HVDD: I think the data I give my algorithms—and, in a scientific situation, the data that you interpret and process—is extremely subjective. I once made a programme that had the possibility of generating images based on feedback. I’d programmed it, but I thought it was a bit too slow, so I thought I’d do it again in a different language to see what that would change. The code, in my mind, was the same, but the images it generated were so different because there are so many ways to programme something. You might not even be aware that a practical change in coding would have a meaningful repercussion in the output, but the signatures of the programmer can always be found in the algorithm; there’s no such thing as objectivity.
WK: In that algorithms are increasingly present in daily life but not very well understood, could you speak about the ways you consider the power hierarchies inscribed in society as an aspect of algorithmically-driven cultural and political dynamics?
HVDD: I think in every data set that comes from big data, even data sets created by users from divergent demographic backgrounds, you will always produce the lowest common denominator. Algorithms eliminate the weirdness and the exceptions, and I think, by default, that’s how neural networks work: they look for the thing that makes the most “sense,” and that is, in a way, very destructive and very boring in an aesthetic process. That’s why I use my own training data, because, to make a network sufficiently advanced, you need a lot of data to train it. If you take a data set that’s preexisting, you will get the common denominator which will be the thing that most people will like a little bit but never the thing that a few people will like a lot.
WK: As someone with a programming background, could you talk about some the dangers you see of algorithms being so integrated in daily life?
HVDD: I think there’s a big misconception in calling it “artificial intelligence” because there really is no intelligence there.

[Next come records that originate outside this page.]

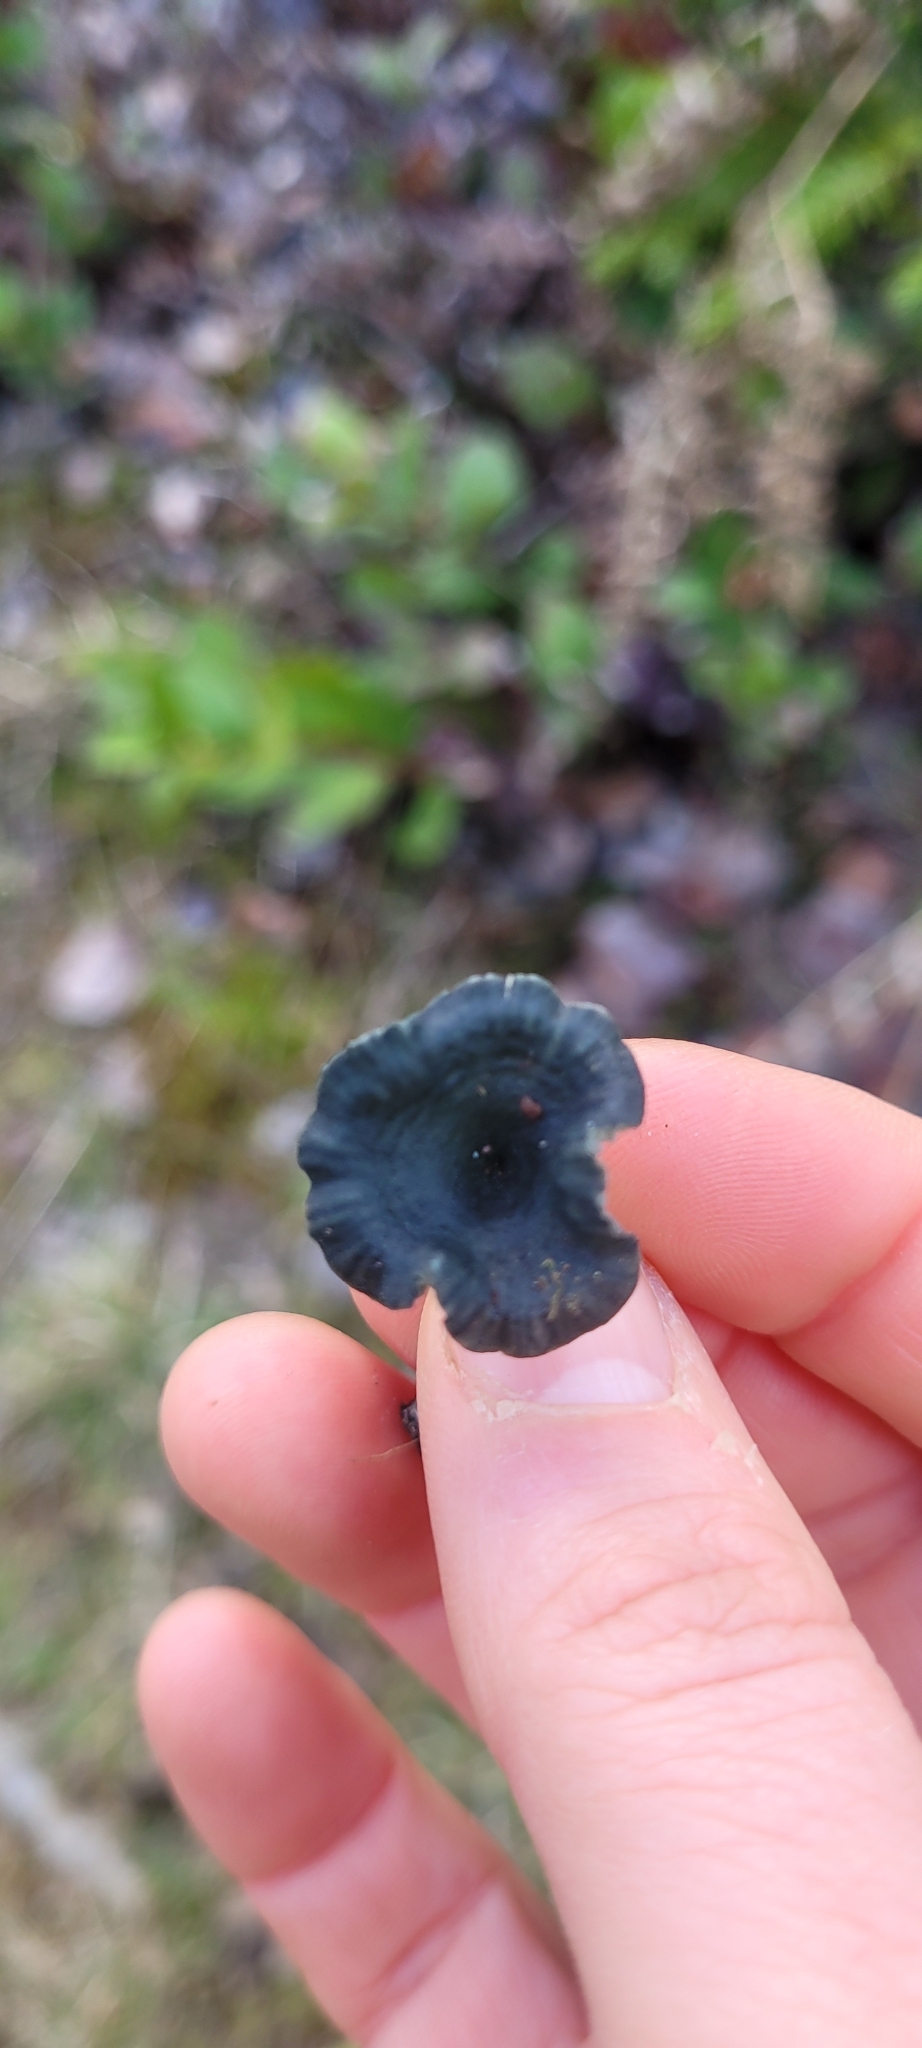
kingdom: Fungi
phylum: Basidiomycota
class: Agaricomycetes
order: Agaricales
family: Hygrophoraceae
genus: Arrhenia
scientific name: Arrhenia chlorocyanea
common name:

Intelligence for human beings means having a complex decision-making process based on multiple parameters, applied on a case by case basis which really requires creativity and the ability to combine often seemingly unrelated factors. Neural networks are not like this at all. They are very simple functions with multiple layers, and they will very much behave similarly in different situations, assuming a certain single truth that is applicable based on its dogmatic learning of a system. Any kind of association, be it race or gender—in terms of reinforcing existing biases—will systematically and predictably make a connection once, and it will go on to do it forever. It disregards anything it doesn’t know about. I think in calling this procedure “intelligence”, people think there’s complex decision-making happening, but it is not that at all.
WK: Lastly, in terms of the question of unlearning, do you see ways in which algorithms might be useful in terms of information organising and distribution that might help humans unlearn their biases? We’ve talked a lot about how humans can write biases into algorithms, but can that process be reverse engineered?
HVDD: It depends on who’s in charge of the algorithms, whether it’s a government or a company. In a way, companies will be more honest because they have an interest in optimising profit, so they will make sure that if they have a bias that would jeopardise sales, they will try to unlearn that bias. If you talk about surveillance on the street, which might be connected to the prison industrial complex, I’m a little bit scared about this topic, because there’s a lot of money involved. These companies would benefit from bias, particularly a preexisting bias – for example, a racialised bias in society. So I think it’s in part about the idea of the Commons, and of who owns what.